根据目标规模设计 Transformer 架构,并生成兼容 Hugging Face Transformers 的模型配置。

SKILL.md
--- frontmatter
name: model-architect
description: Design transformer architectures by target scale and emit Hugging Face Transformers-compatible model configs.

Model Architect (From Scratch)

Use this skill to design a model architecture for pretraining from scratch. It should output practical configs that match compute, memory, and quality goals.

Scale Templates

Provide architecture templates by parameter scale:

  • 100M class
  • 300M–700M class
  • 1B–3B class
  • 7B+ class

For each template, define reasonable defaults for:

  • hidden size
  • number of layers
  • number of attention heads
  • intermediate (FFN) size
  • context length

Component Selections

Use modern decoder-only transformer defaults unless user requests otherwise:

  • GQA (Grouped Query Attention) for memory/throughput efficiency at scale.
  • SwiGLU feed-forward activation.
  • RoPE positional encoding.
  • RMSNorm normalization.

When deviating from these defaults, explain why and expected tradeoffs.

Config Output

Emit a Hugging Face Transformers-compatible config.json suitable for training scripts. Include all required architecture fields and tokenizer special token ids.
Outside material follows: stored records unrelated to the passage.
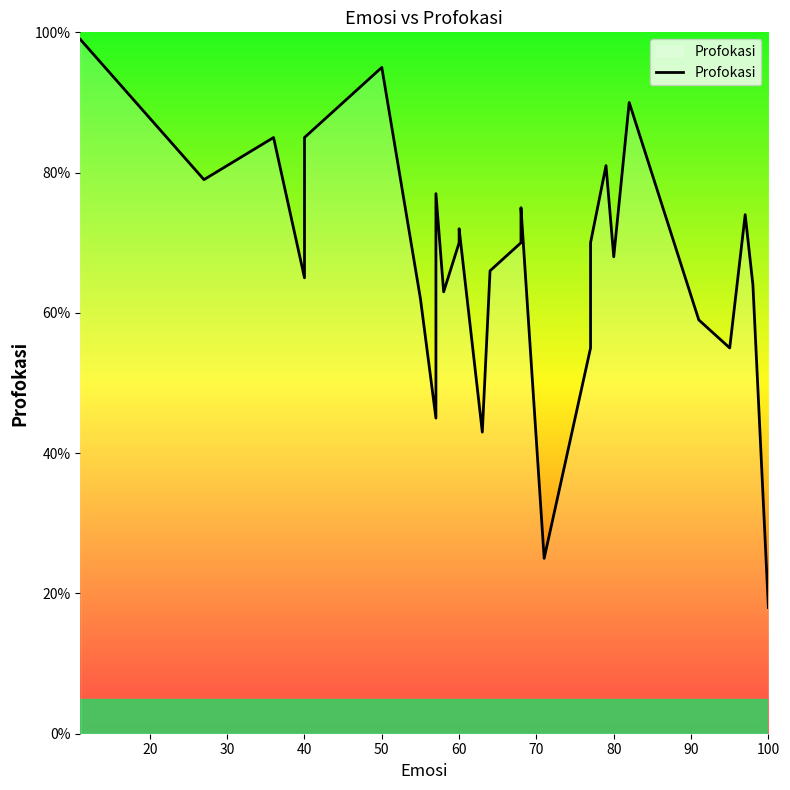

Does the chart display data point markers on the line(s)?

No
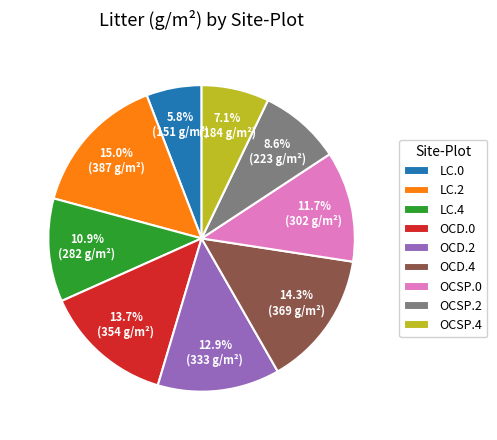

To the nearest percent, what portion does OCSP.2 represent?

9%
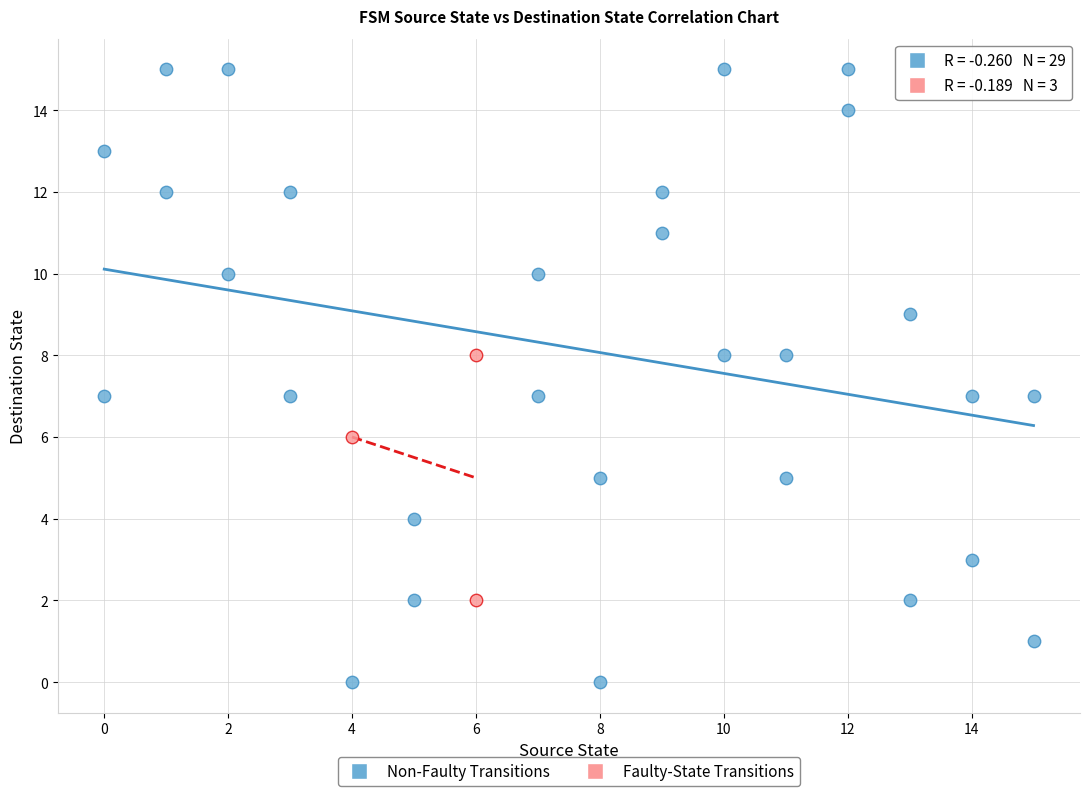

Which series contains the highest Y value?

Non-Faulty Transitions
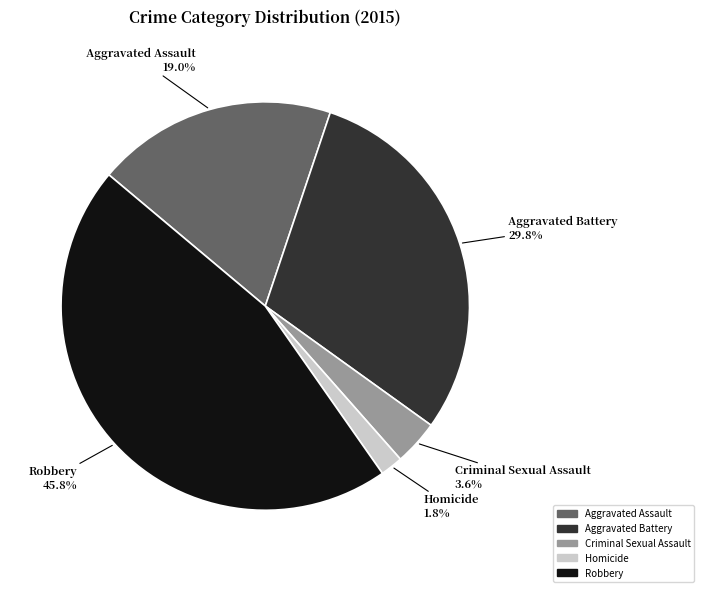

To the nearest percent, what percentage of the pie is Aggravated Assault?

19%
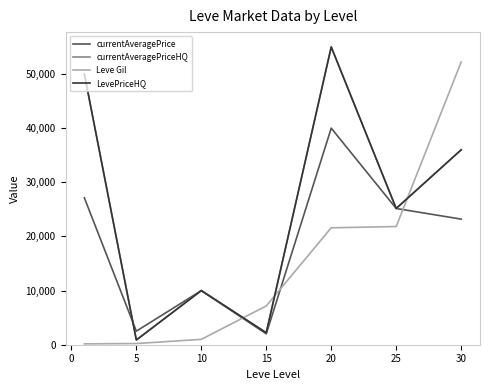

What is the value of the currentAveragePrice point at the 6th from the left?

25165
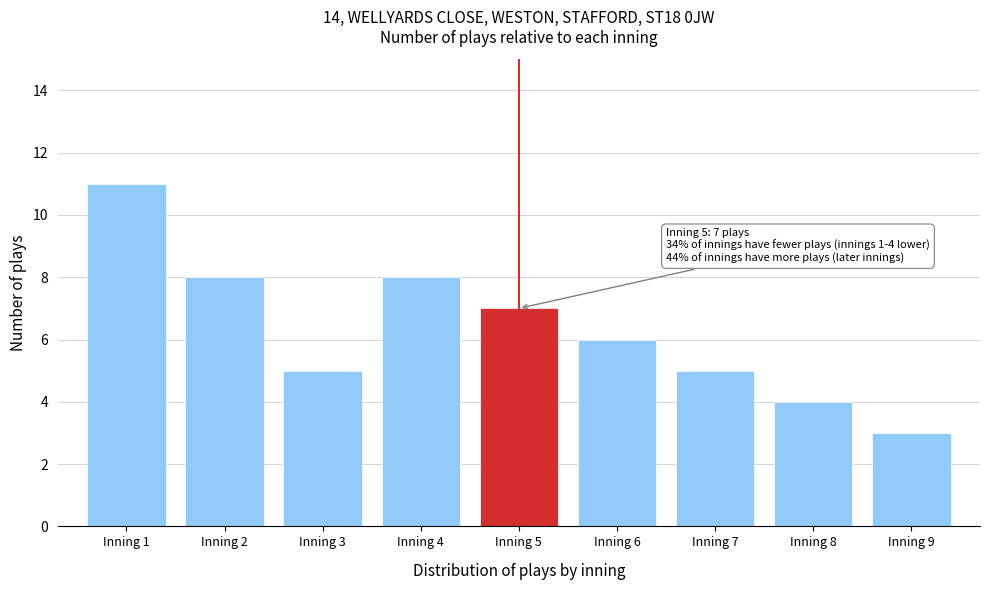

Reading left to right, list all the values displayed in this chart.

Inning 1=11	Inning 2=8	Inning 3=5	Inning 4=8	Inning 5=7	Inning 6=6	Inning 7=5	Inning 8=4	Inning 9=3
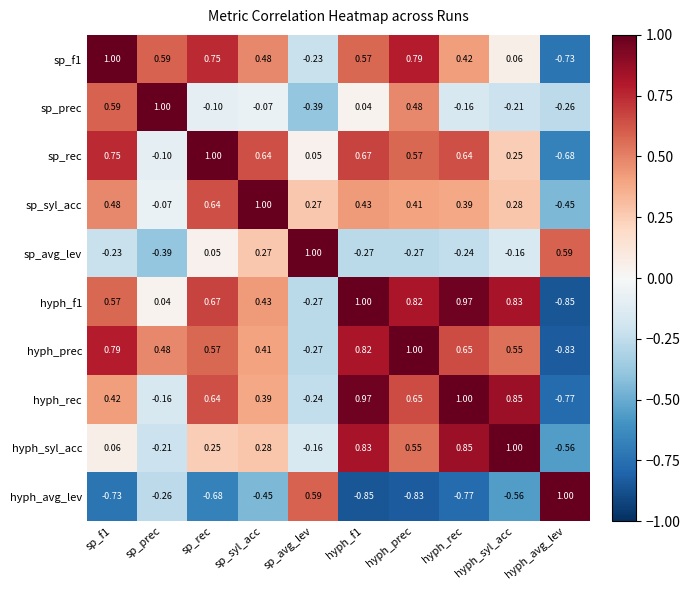

Which series has the largest total across all categories?

hyph_f1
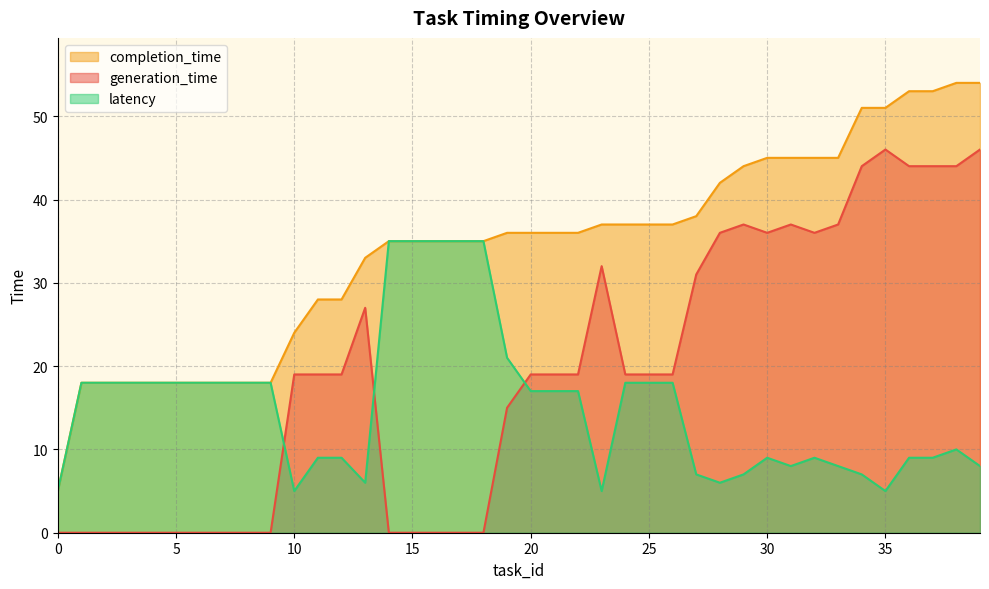

At which category is the sum across all series the highest?

38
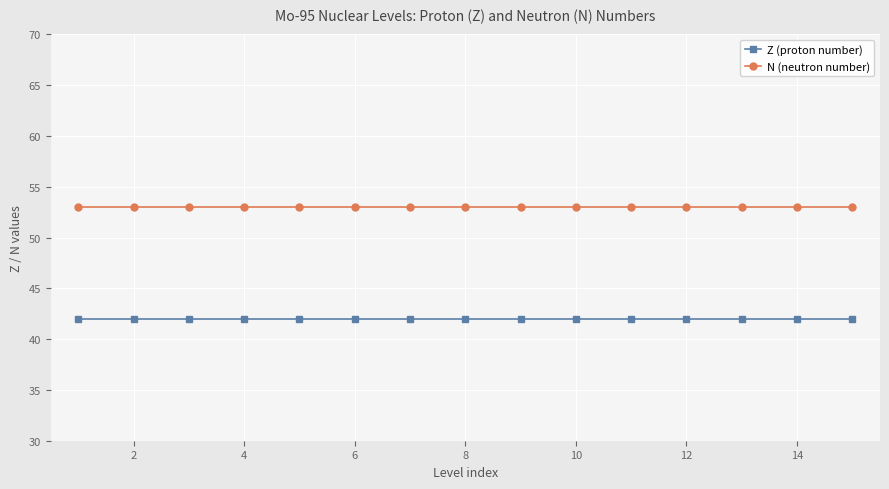

True or false: N (neutron number) and Z (proton number) intersect in this chart.

False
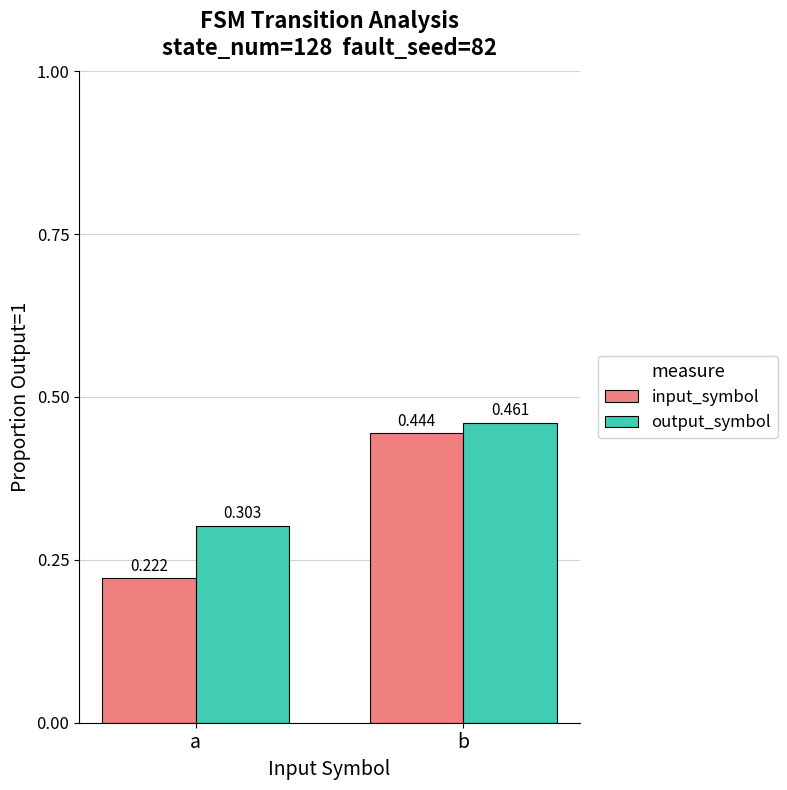

At how many categories does at least one series exceed 0?

2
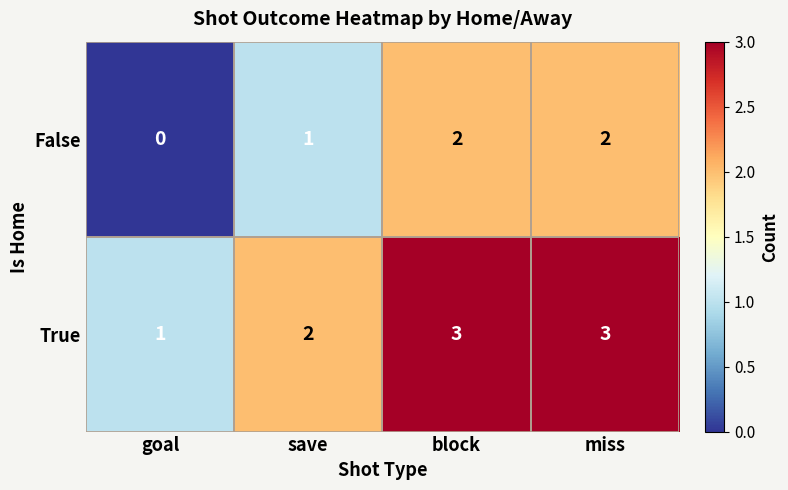

What is the maximum value shown in the chart?

3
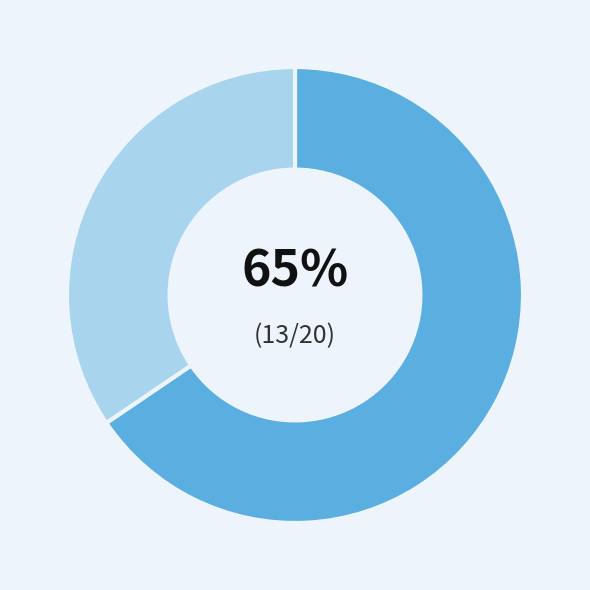

The robust_s_02_before slice represents 80% of the pie. True or false?

False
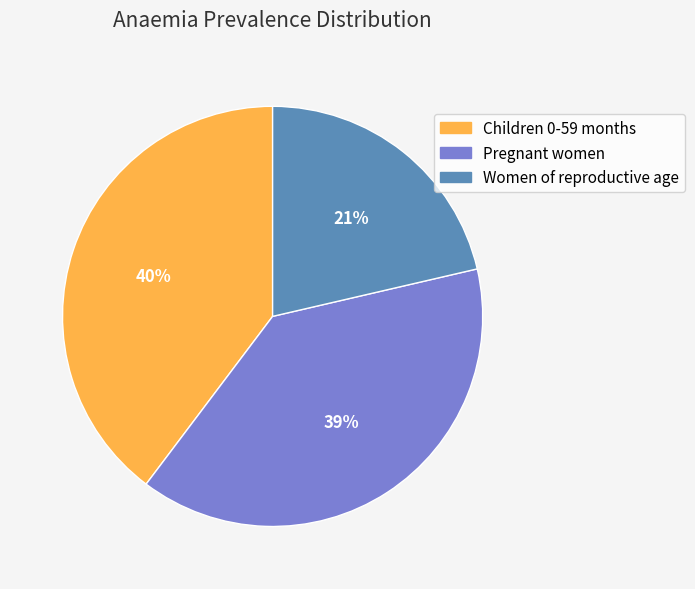

True or false: Children 0-59 months accounts for 40% of the total.

True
Parameter + Memory Calculator

Always provide estimates for:

  • total parameter count (with per-block breakdown)
  • optimizer state memory
  • activation memory (approximate by batch/seq settings)
  • checkpoint size (fp16/bf16 and optional fp32)

Report both training-time and inference-time memory expectations.

Decision Protocol

  • Start with target quality, latency, and budget constraints.
  • Produce at least two candidate designs when tradeoffs are non-trivial.
  • Recommend one primary architecture with rationale.
  • Highlight scaling path (for example 100M -> 1B -> 7B) for future expansion.

Deliverables

  1. config.json (HF-compatible)
  2. architecture_report.md (tradeoffs + estimates)
  3. capacity_plan.md (GPU/memory implications)